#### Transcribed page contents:
============================================================

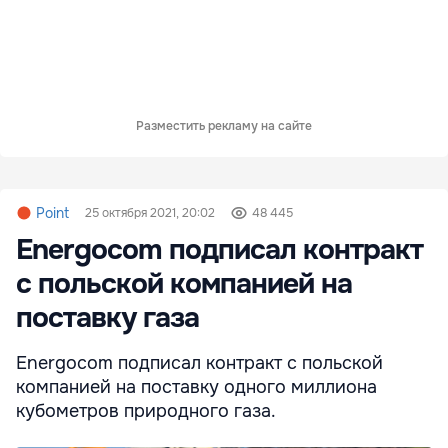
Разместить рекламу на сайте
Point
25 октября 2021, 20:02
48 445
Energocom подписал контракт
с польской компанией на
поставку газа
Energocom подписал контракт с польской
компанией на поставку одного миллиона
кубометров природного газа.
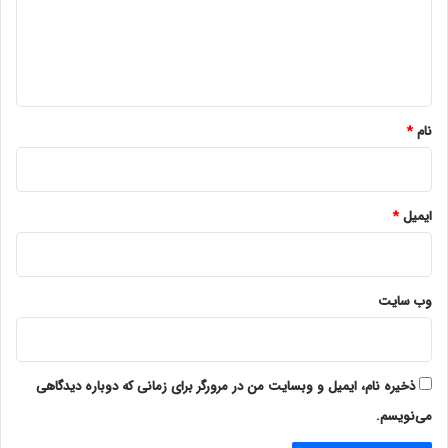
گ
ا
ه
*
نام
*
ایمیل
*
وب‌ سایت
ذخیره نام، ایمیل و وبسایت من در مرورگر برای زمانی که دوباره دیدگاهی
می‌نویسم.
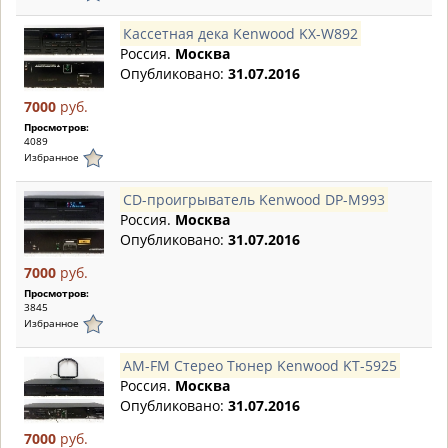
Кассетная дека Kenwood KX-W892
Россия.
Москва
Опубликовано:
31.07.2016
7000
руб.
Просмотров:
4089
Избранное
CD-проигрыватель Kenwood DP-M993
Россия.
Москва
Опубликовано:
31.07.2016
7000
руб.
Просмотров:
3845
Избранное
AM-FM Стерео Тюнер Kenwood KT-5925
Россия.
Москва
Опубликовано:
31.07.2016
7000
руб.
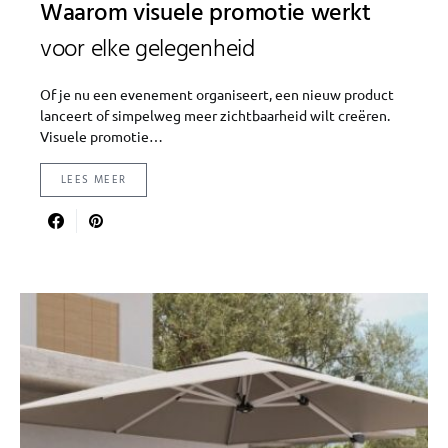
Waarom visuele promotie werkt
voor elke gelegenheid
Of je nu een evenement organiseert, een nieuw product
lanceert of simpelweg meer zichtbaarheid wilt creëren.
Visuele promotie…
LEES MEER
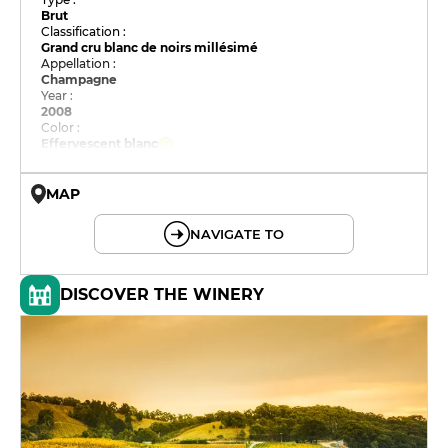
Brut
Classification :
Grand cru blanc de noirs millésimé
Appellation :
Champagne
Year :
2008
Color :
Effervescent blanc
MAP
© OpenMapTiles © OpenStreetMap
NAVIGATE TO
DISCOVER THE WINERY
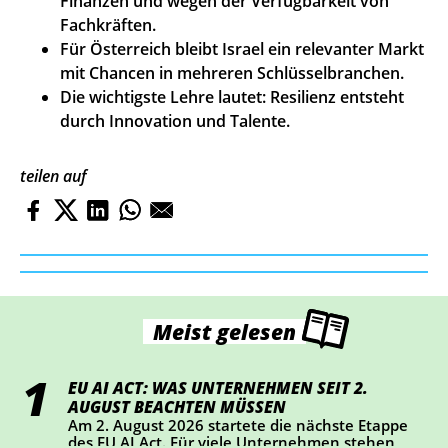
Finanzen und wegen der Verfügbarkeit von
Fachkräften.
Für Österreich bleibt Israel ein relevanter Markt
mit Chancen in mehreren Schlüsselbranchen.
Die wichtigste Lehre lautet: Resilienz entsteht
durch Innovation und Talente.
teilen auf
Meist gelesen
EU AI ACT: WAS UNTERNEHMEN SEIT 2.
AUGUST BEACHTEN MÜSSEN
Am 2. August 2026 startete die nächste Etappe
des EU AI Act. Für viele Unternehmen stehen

============================================================

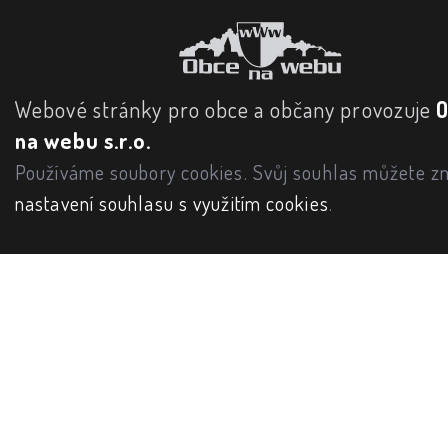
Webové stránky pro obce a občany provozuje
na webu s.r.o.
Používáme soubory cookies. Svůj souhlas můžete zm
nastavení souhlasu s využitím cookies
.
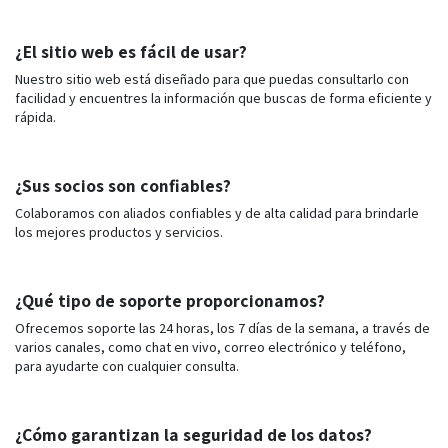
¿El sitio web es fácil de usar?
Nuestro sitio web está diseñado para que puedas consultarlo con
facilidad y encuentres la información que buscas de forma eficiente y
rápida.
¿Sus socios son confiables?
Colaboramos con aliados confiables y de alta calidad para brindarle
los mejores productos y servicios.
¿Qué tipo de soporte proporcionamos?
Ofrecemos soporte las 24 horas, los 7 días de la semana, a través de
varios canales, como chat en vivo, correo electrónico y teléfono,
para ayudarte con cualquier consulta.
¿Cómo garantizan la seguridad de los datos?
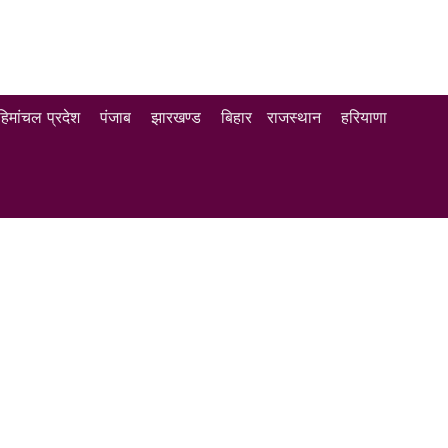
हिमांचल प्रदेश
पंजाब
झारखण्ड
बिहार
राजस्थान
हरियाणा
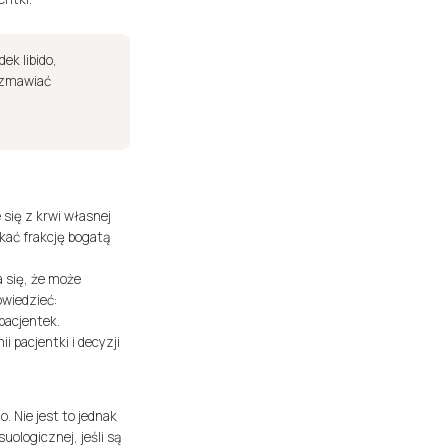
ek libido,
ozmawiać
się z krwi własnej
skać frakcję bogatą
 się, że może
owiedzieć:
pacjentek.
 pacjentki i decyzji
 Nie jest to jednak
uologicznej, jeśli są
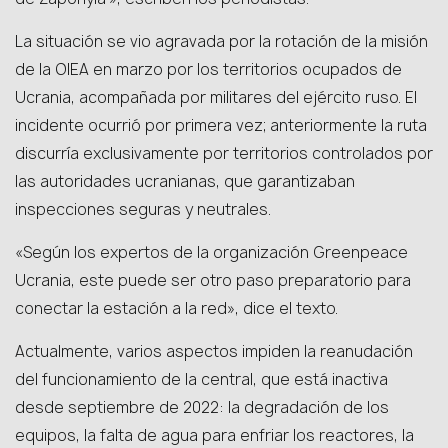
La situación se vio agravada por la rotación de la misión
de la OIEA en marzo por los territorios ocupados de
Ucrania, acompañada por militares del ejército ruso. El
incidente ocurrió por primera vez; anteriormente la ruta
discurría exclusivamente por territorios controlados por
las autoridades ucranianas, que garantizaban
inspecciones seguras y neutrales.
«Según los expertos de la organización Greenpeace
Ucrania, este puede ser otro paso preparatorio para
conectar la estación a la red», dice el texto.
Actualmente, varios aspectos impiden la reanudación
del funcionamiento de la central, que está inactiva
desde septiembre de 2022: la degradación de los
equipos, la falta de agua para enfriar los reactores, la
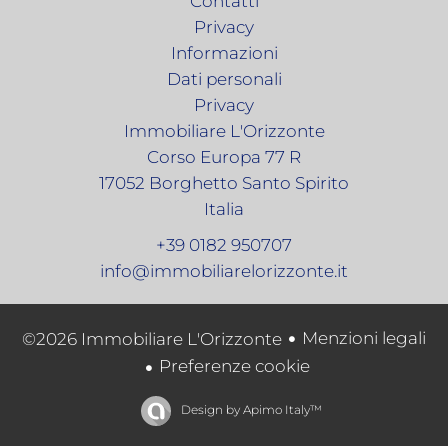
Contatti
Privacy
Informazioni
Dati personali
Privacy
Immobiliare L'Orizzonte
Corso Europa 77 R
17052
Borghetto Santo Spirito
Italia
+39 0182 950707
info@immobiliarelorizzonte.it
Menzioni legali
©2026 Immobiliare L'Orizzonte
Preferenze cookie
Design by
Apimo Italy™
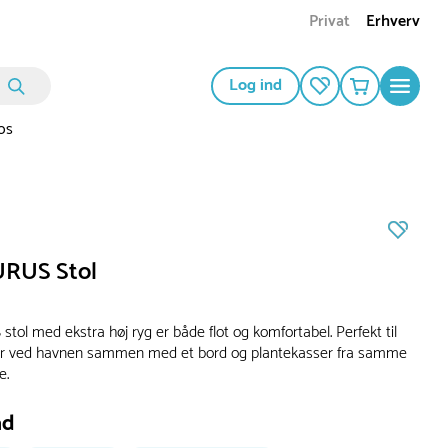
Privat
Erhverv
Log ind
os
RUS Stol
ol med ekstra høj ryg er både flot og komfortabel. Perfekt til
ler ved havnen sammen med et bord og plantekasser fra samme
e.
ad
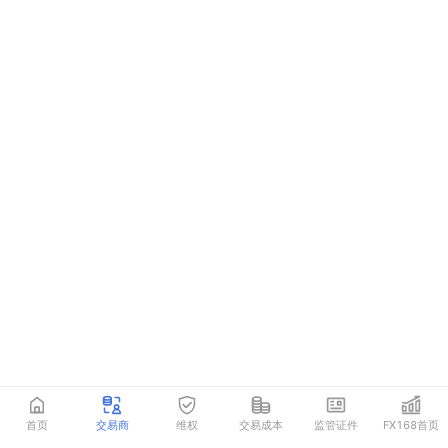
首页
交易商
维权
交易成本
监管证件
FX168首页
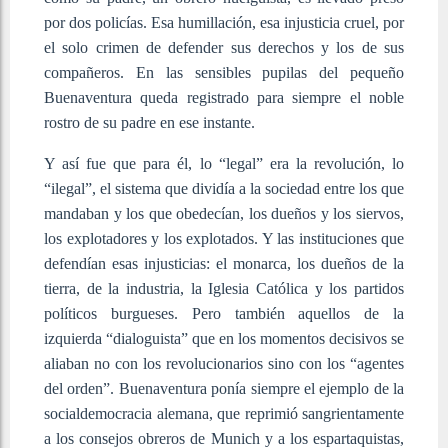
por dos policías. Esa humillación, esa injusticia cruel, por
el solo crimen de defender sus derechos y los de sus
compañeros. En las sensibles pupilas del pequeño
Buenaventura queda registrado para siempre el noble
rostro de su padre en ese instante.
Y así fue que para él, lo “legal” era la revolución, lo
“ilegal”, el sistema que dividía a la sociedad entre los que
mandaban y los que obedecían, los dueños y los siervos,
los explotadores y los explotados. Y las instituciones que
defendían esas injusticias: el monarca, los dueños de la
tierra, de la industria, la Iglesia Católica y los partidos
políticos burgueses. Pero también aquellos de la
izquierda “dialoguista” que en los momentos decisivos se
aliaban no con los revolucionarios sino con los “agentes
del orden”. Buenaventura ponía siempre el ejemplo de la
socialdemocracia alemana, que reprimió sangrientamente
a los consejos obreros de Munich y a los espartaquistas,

============================================================

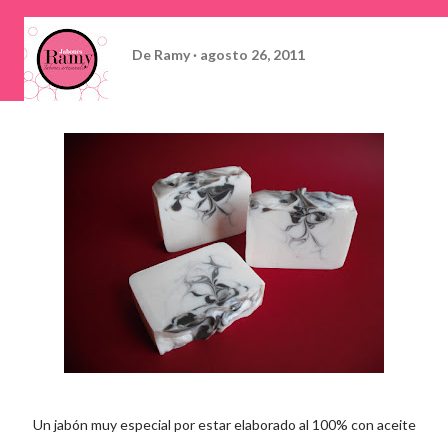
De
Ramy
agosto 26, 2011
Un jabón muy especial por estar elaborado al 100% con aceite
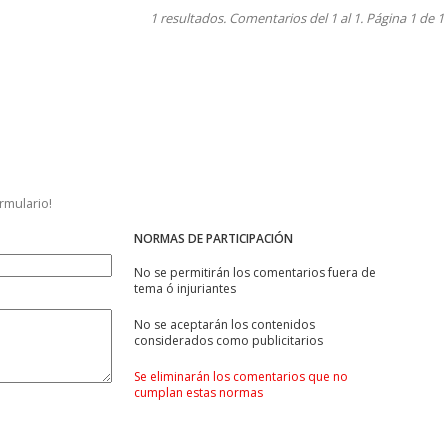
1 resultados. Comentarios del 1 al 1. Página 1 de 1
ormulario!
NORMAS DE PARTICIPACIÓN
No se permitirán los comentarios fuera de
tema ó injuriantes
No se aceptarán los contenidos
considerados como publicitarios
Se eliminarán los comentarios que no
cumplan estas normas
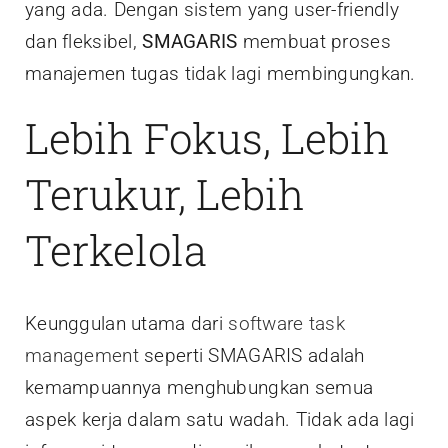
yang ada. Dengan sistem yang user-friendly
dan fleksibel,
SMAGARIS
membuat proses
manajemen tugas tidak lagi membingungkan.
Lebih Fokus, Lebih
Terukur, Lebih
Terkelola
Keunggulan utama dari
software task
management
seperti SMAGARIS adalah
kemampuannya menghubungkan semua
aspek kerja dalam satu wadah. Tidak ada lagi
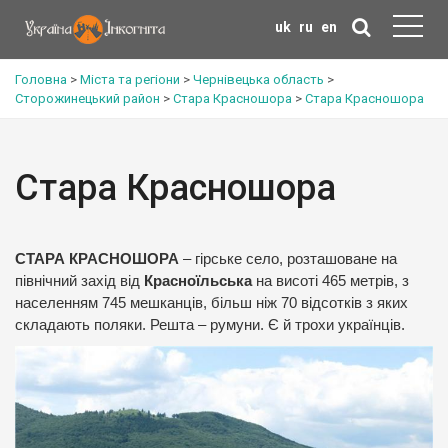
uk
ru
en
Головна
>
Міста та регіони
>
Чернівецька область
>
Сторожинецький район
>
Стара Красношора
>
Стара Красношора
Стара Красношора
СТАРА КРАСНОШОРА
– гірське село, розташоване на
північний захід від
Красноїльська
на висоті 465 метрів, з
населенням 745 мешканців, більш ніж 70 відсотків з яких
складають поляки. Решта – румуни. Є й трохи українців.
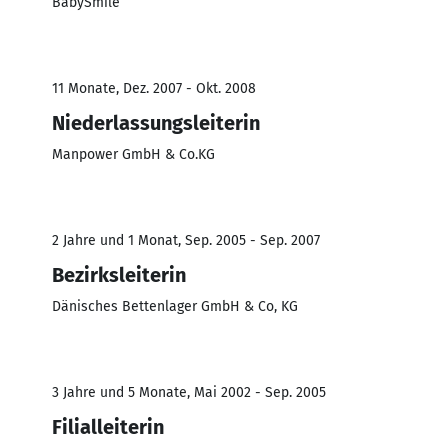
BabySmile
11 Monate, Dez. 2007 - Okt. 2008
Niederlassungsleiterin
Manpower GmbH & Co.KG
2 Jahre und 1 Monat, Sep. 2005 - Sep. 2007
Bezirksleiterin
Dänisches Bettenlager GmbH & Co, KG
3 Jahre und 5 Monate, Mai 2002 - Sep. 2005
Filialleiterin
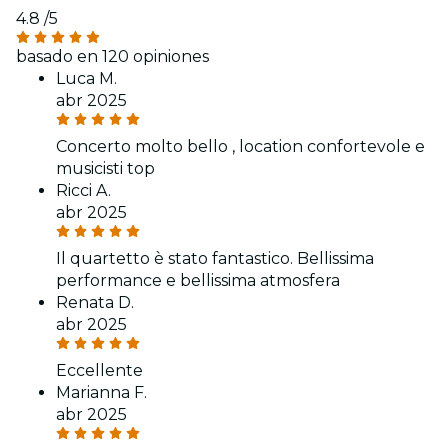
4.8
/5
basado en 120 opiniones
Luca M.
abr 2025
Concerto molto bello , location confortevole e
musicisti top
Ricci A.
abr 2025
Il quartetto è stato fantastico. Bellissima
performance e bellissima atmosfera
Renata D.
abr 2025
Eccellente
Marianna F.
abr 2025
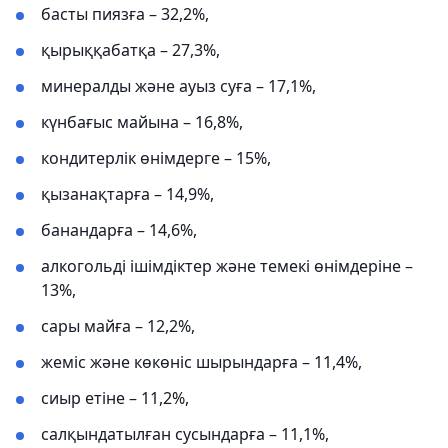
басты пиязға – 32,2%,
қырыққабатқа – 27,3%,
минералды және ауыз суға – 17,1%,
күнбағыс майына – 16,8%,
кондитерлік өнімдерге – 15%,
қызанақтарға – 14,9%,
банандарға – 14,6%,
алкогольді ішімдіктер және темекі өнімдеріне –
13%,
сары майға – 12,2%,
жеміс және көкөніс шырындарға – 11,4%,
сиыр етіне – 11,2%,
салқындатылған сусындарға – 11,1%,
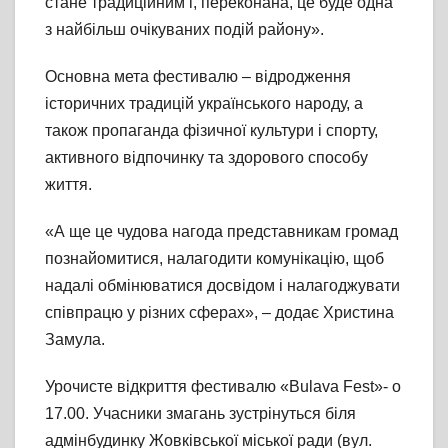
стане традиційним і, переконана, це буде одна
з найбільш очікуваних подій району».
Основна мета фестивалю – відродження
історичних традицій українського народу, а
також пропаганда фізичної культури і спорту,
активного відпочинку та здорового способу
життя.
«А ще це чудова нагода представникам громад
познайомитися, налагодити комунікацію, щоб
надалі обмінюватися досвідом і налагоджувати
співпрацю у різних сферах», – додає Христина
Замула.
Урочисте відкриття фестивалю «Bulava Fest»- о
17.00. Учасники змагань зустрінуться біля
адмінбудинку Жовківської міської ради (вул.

============================================================

#### Action item:
Transcribe the material line for line, starting at the line with "Разместить рекламу на сайте" and ending with the line with "DISCOVER THE WINERY". Leave the pictures out.

#### Task response:
Разместить рекламу на сайте
Point
25 октября 2021, 20:02
48 445
Energocom подписал контракт
с польской компанией на
поставку газа
Energocom подписал контракт с польской
компанией на поставку одного миллиона
кубометров природного газа.
گ
ا
ه
*
نام
*
ایمیل
*
وب‌ سایت
ذخیره نام، ایمیل و وبسایت من در مرورگر برای زمانی که دوباره دیدگاهی
می‌نویسم.
Кассетная дека Kenwood KX-W892
Россия.
Москва
Опубликовано:
31.07.2016
7000
руб.
Просмотров:
4089
Избранное
CD-проигрыватель Kenwood DP-M993
Россия.
Москва
Опубликовано:
31.07.2016
7000
руб.
Просмотров:
3845
Избранное
AM-FM Стерео Тюнер Kenwood KT-5925
Россия.
Москва
Опубликовано:
31.07.2016
7000
руб.
Waarom visuele promotie werkt
voor elke gelegenheid
Of je nu een evenement organiseert, een nieuw product
lanceert of simpelweg meer zichtbaarheid wilt creëren.
Visuele promotie…
LEES MEER
Brut
Classification :
Grand cru blanc de noirs millésimé
Appellation :
Champagne
Year :
2008
Color :
Effervescent blanc
MAP
© OpenMapTiles © OpenStreetMap
NAVIGATE TO
DISCOVER THE WINERY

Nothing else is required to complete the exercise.